We’re less than a month into term, and already students are looking at signing up housing contracts for next year. However, I write this to warn you about the prospect of going to a Housing Agency to find landlords and homes so early on in the year.
The basic role of an Agency is to be a point of contact; when something goes wrong in your house, you call them, they organise the repairs, and they charge the landlord with a commission fee on top. In return, the agency advertises the house for the landlord to help rent it out, again sometimes adding a commission fee on top, meaning around £5 of your weekly rent could go to the agency.
Another way agencies generate income is through Agency fees. This is generally a single sum (circa £100 per person) paid when signing the contract, to cover the costs the agency has incurred in printing your contract and paper-clipping it together. There are agencies who do not charge a fee, but their houses are typically more expensive and in the £70-80 per week bracket, which is above the average rent price of £60-70 for students in Southampton, so any fee is probably built in to their cut of the monthly rent.
Does going through an agency mean an increased quality of time in the home? Whilst agencies did seem to, on average, respond and get things fixed quicker than some private landlords, a Facebook group that asked students to rate their landlord led to some students strongly taking issue with some agencies (and landlords) which resulted in the group being removed from Facebook.

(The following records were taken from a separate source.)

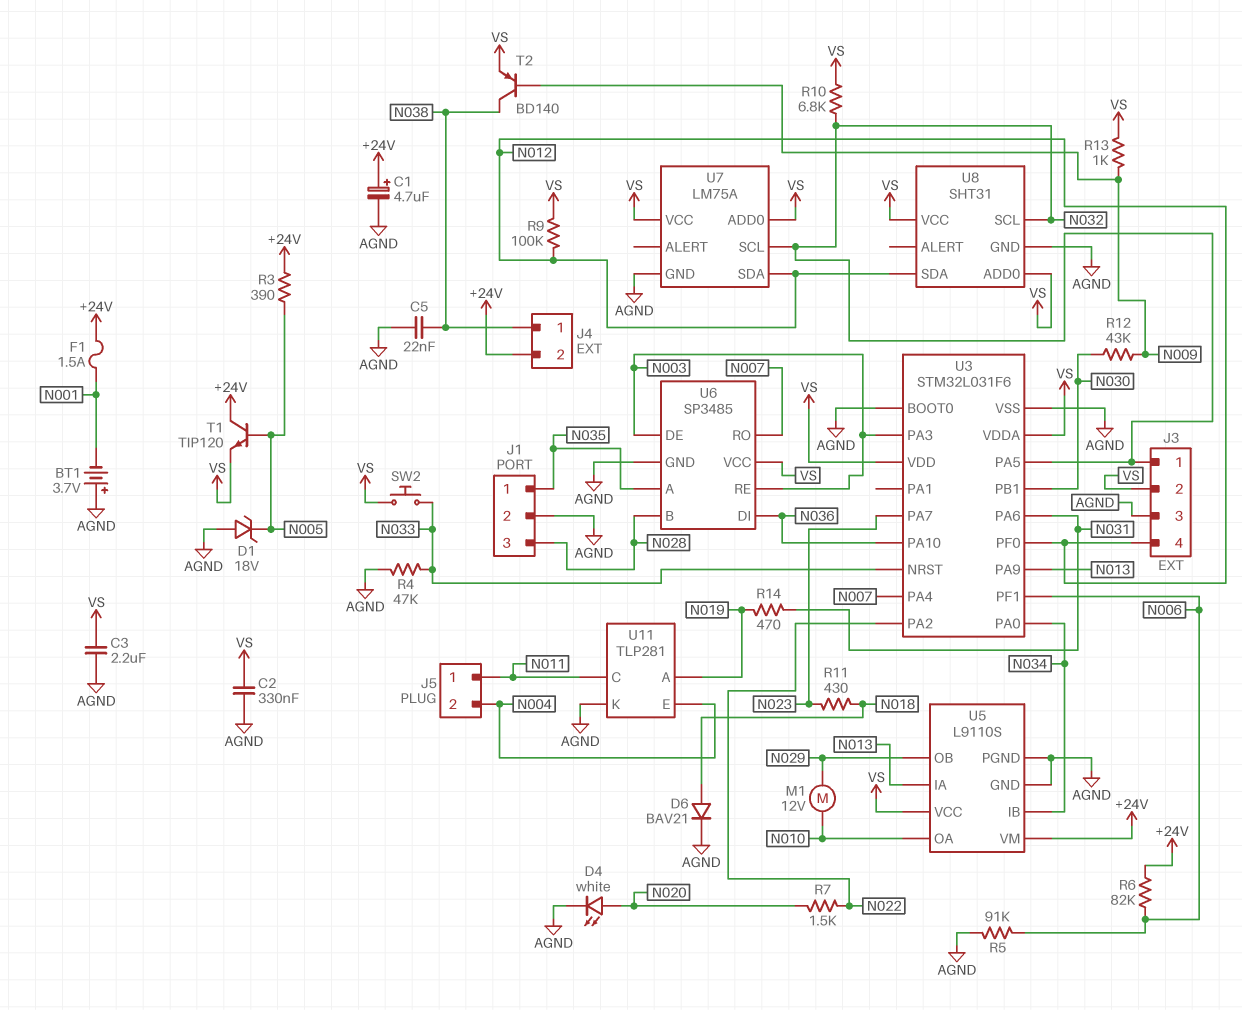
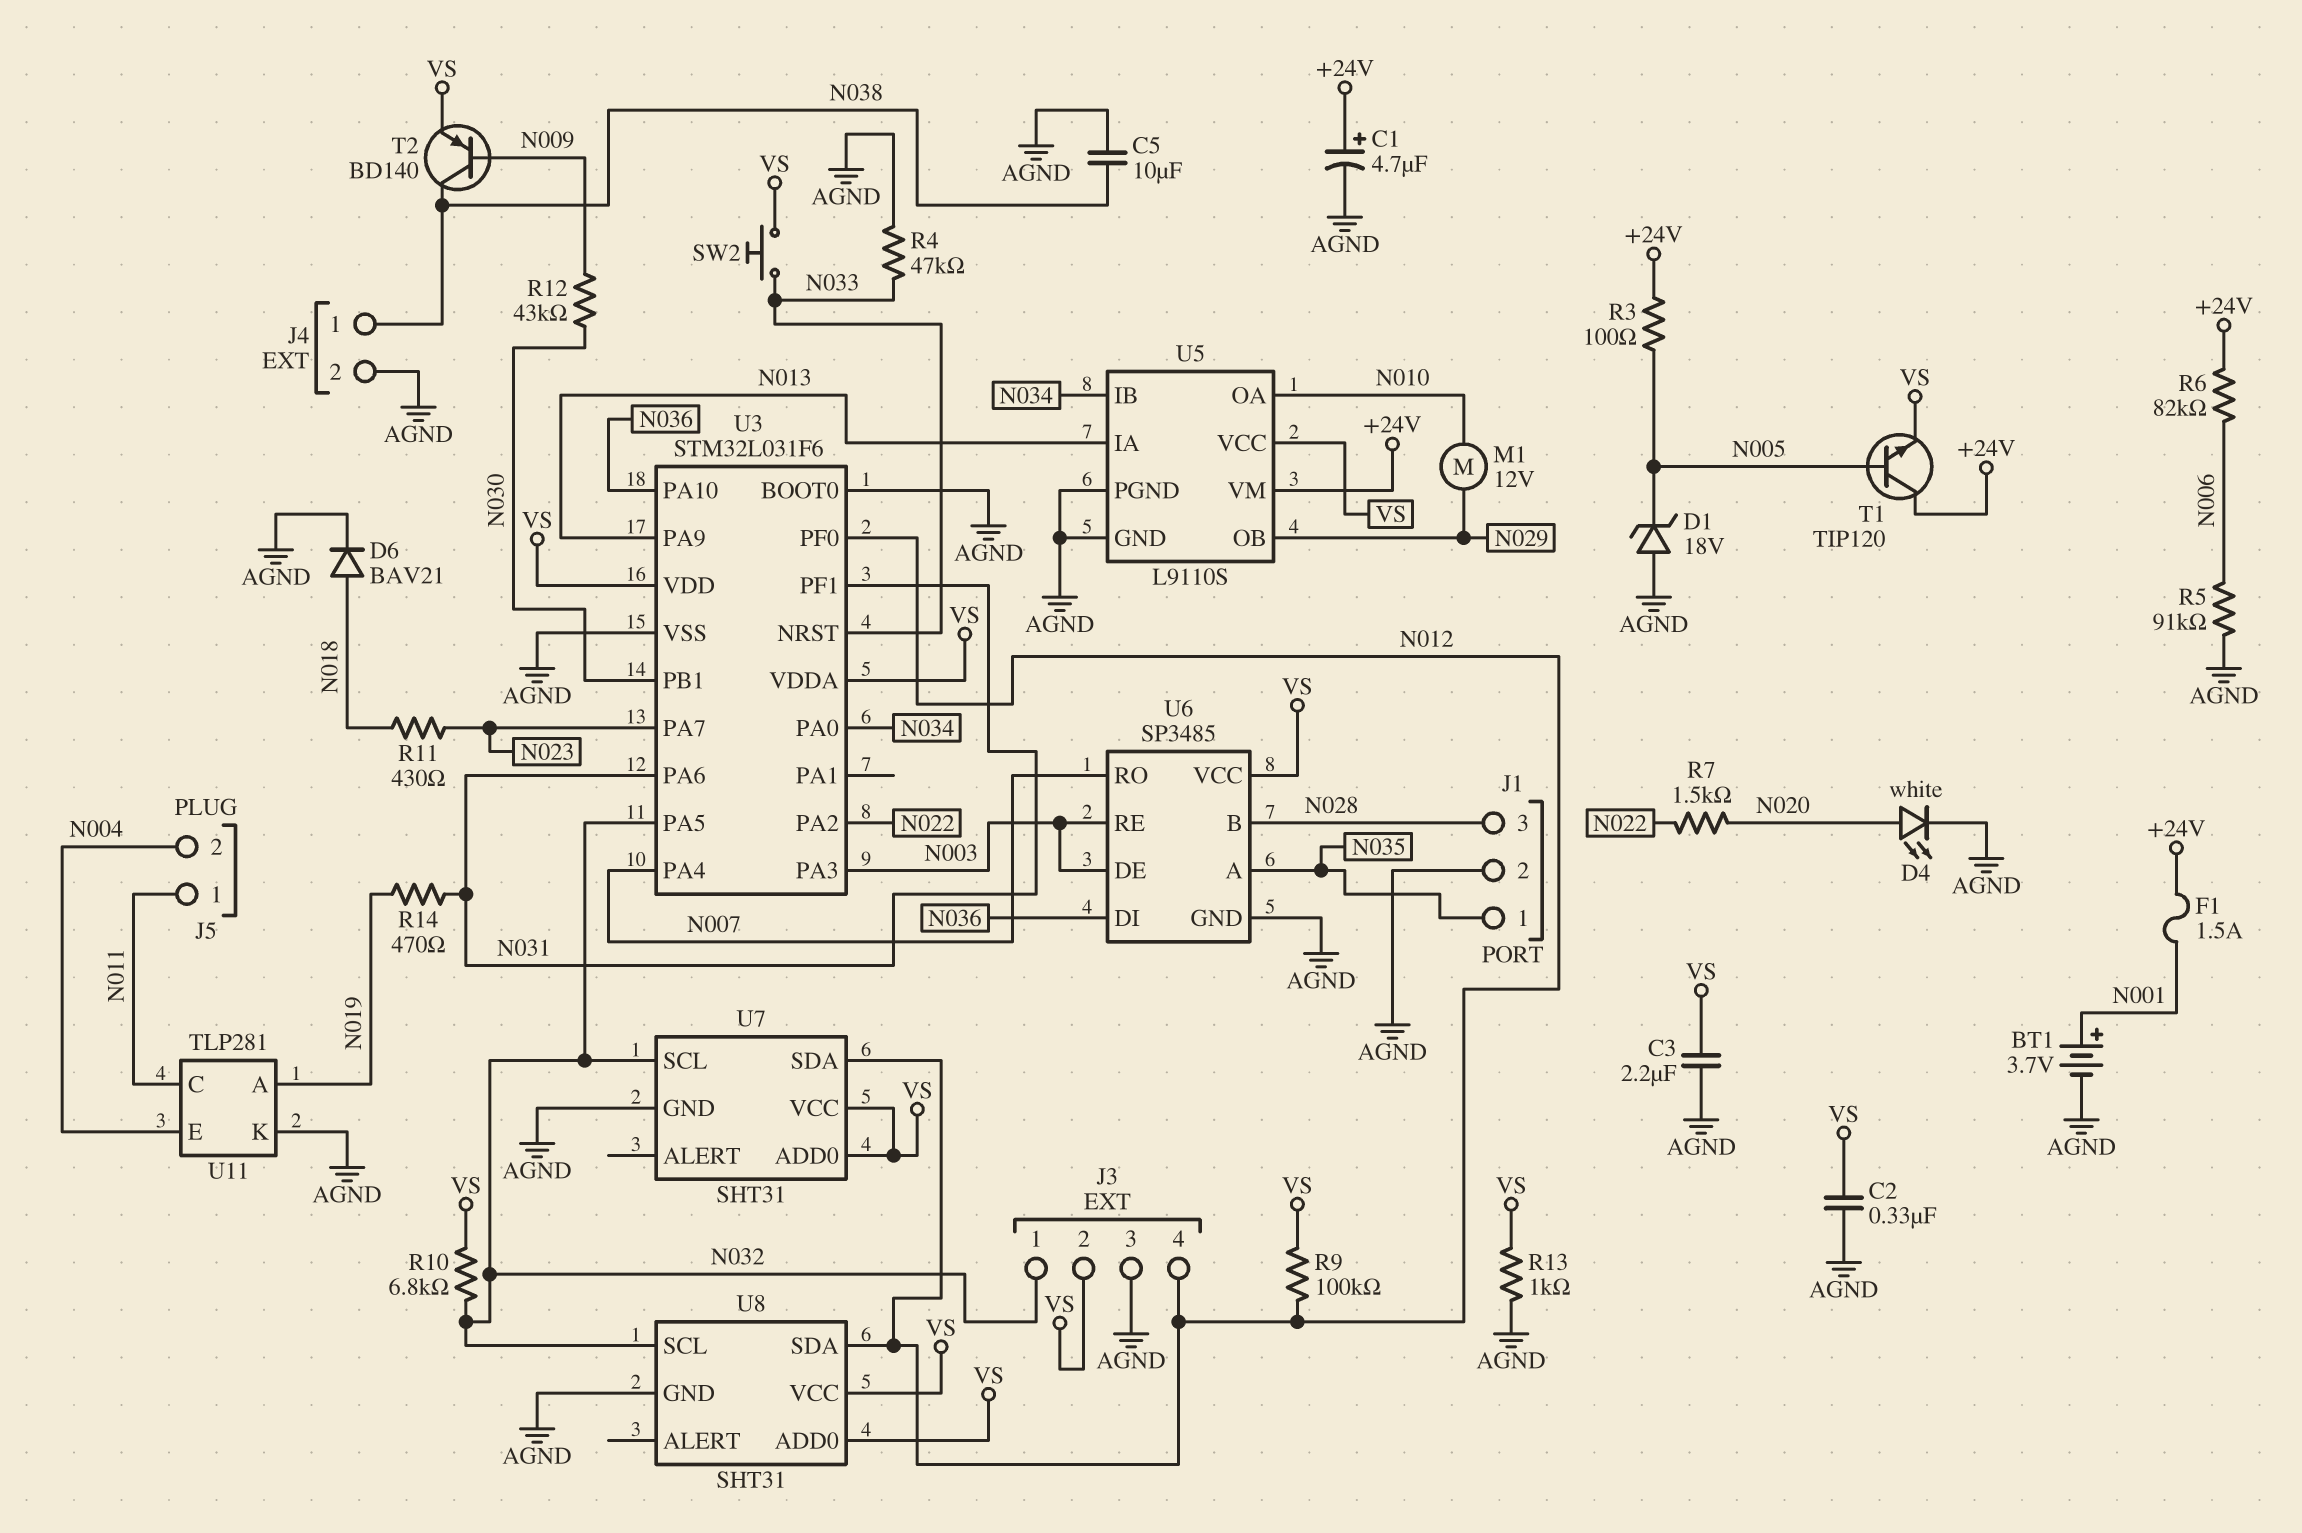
BT1: 3.7V (plus AGND, minus N001) -> 3.7V (plus N001, minus AGND)
C5: 22nF (AGND, N038) -> 10uF (AGND, N038)
J4 pin 2: +24V -> AGND
R3: 390 (+24V, N005) -> 100 (+24V, N005)
R13: 1k (N009, VS) -> 1k (AGND, VS)
U3 pin PF1: N006 -> N031
U7: LM75A -> SHT31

My personal gripe with agencies, however, is that the increased admin and go-to points between student and landlord can lead to admin errors. I moved out of my house last summer at the end of June, like everyone else. Unlike everyone else, I am still yet to receive a dime of my deposit. This is due to the agency I was with failing to pay my former landlord my house’s first month’s rent. It has been nearly 4 months now, and the time taken to go through bank stubs and statements, checking who has or hasn’t done what, has been painful and so far unfruitful. I accept that I am in a unique minority, but talking to other students there are many of you who have had equally annoying experiences with agencies and landlords.
Obviously students need housing, so if they don’t go to agencies, where do they go? First of all, plenty of landlords advertise in house windows. If you want location as key, that is a top way to go about finding a house.
Alternatively, and probably best for the majority, is to use SASSH, a housing website that is maintained by the University of Southampton, Solent University and Southampton Council. The website holds hundreds of houses, of all ranges and sizes, doesn’t charge a fee and puts you directly in touch with the landlord. The site is password protected, so is only available to students – to access the password, log in to SUSSED, click the resources tab, then student life, then accommodation, and finally Private Rented Housing Lists. The list is currently being updated for next year’s uptake, so do not fret that at the moment there are only 20 houses – it really is too early to sign a contract!
There are many advantages to directly talking to landlords; firstly you see how they are as a person, so if your boiler breaks in winter – it WILL get fixed. Moreover, and more importantly, they get to see what you are like and become more negotiable if you come across as nice and sensible; as a Masters student, I bartered the rent of 5 houses down from a high of £72 per week to £60 per week, before settling on the place I am in currently.